▸ **Text provided**:
☆ ☆ ☆ ☆ ☆ ☆ ☆
I am trying to implement a BC5 decompressor in C++ using this C# code as a guide:

https://github.com/yretenai/bcffnet/blob/develop/BCFF/BlockDecompressor.cs

Any ideas what is wrong? Here is my decompress block code:

float GetRed(int Red0, int Red1, unsigned char Index)

{

if (Index == 0)

{

return float(Red0) / 255.0f;

}

if (Index == 1)

{

return float(Red1) / 255.0f;

}

float Red0f = float(Red0) / 255.0f;

float Red1f = float(Red1) / 255.0f;

if (Red0 > Red1)

{

Index -= 1;

return (Red0f * float(7 - Index) + Red1f * float(Index)) / 7.0f;

}

else

{

if (Index == 6)

{

return 0.0f;

}

if (Index == 7)

{

return 1.0f;

}

Index -= 1;

return (Red0f * float(5 - Index) + Red1f * float(Index)) / 5.0f;

}

}

unsigned char GetIndex(uint64_t strip, int offset)

{

return (unsigned char)((strip >> (3 * offset + 16)) & 0x7);

}

void BC5ReadBlock(uint64_t strip, std::array<float, 16>& block)

{

unsigned char Red0, Red1;

memcpy(&Red0, &strip, 1);

memcpy(&Red1, &strip + 1, 1);

for (int i = 0; i < 16; ++i)
☆ ☆ ☆ ☆ ☆ ☆ ☆
▸ **Raw data**:

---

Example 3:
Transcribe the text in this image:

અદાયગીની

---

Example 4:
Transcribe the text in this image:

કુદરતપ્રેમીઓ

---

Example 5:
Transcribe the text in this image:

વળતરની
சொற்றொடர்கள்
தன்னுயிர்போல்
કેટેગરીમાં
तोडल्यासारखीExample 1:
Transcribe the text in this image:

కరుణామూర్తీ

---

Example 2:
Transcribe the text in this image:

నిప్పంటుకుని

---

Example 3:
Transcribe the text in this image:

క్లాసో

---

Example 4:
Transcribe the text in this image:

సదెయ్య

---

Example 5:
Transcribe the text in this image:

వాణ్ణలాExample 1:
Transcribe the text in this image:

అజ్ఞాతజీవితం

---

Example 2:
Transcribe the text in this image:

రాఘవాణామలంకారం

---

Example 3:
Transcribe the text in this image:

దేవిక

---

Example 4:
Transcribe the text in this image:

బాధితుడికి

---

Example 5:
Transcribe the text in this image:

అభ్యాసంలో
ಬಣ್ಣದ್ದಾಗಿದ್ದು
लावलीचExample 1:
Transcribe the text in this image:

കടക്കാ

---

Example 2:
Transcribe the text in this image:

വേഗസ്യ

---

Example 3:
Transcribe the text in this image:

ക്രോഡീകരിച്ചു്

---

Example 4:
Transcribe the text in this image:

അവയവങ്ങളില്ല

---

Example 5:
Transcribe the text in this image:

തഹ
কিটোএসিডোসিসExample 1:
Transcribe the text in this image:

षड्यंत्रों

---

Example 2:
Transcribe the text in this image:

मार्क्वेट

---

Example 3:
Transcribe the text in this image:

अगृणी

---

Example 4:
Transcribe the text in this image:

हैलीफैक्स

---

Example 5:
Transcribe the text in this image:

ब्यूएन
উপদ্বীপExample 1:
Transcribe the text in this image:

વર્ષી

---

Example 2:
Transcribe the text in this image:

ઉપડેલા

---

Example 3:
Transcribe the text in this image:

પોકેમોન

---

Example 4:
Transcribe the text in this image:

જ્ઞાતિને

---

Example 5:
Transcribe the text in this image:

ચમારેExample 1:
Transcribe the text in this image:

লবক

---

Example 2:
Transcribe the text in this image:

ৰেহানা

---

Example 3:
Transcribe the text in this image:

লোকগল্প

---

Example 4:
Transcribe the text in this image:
☆ ☆ ☆ ☆ ☆ ☆ ☆
▸ **Short problem 1**: In the BC5 decompressor post, what does GetRed return when Index is 7 and Red0 is not greater than Red1?
▸ **Short problem 2**: Continue the BC5 decompressor post from the point where its code stops.
The data was taken from a different source.

▸ **Task output 1**: It returns 1.0f.

▸ **Task output 2**:
{

int index = GetIndex(strip, i);

block[i] = GetRed(Red0, Red1, index);

}

}
Texture loading code:
float r, g;

std::array<float, 16> rblock, gblock;

uint64_t strip;

for (x = 0; x < blocks.x; ++x)

{

for (y = 0; y < blocks.y; ++y)

{

stream->Read(&strip, 8);

BC5::BC5ReadBlock(strip, rblock);

stream->Read(&strip, 8);

BC5::BC5ReadBlock(strip, gblock);

int index = 0;

for (int bx = 0; bx < 4; bx++)

{

for (int by = 0; by < 4; by++)

{

pixmap->WritePixel(x * 4 + bx, y * 4 + by, RGBA(Clamp(Floor(rblock[index] * 255.0f),0,255), Clamp(Floor(gblock[index] * 255.0f),0,255), 0, 255));

index++;

}

}

}

}

I can see the above image is rotated and flipped, but the pixel colors are still not correct.

Why use that code as a template rather than just the code provided by Microsoft®?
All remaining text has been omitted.